ABOUT THIS TASK — Find each line in the entries below that contains the word "яйцами" and copy those lines.

TASK DATA —
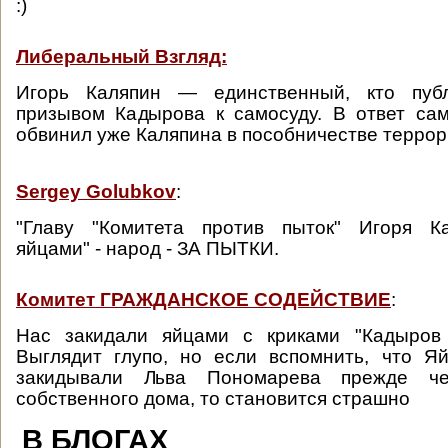
:)
Либеральный Взгляд:
Игорь Каляпин — единственный, кто публ
призывом Кадырова к самосуду. В ответ са
обвинил уже Каляпина в пособничестве террор
Sergey Golubkov
:
"Главу "Комитета против пыток" Игоря К
яйцами" - народ - ЗА ПЫТКИ.
Комитет ГРАЖДАНСКОЕ СОДЕЙСТВИЕ
:
Нас закидали яйцами с криками "Кадыров 
Выглядит глупо, но если вспомнить, что 
закидывали Льва Пономарева прежде ч
собственного дома, то становится страшно
В БЛОГАХ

RESPONSE —
яйцами" - народ - ЗА ПЫТКИ.
Нас закидали яйцами с криками "Кадыров 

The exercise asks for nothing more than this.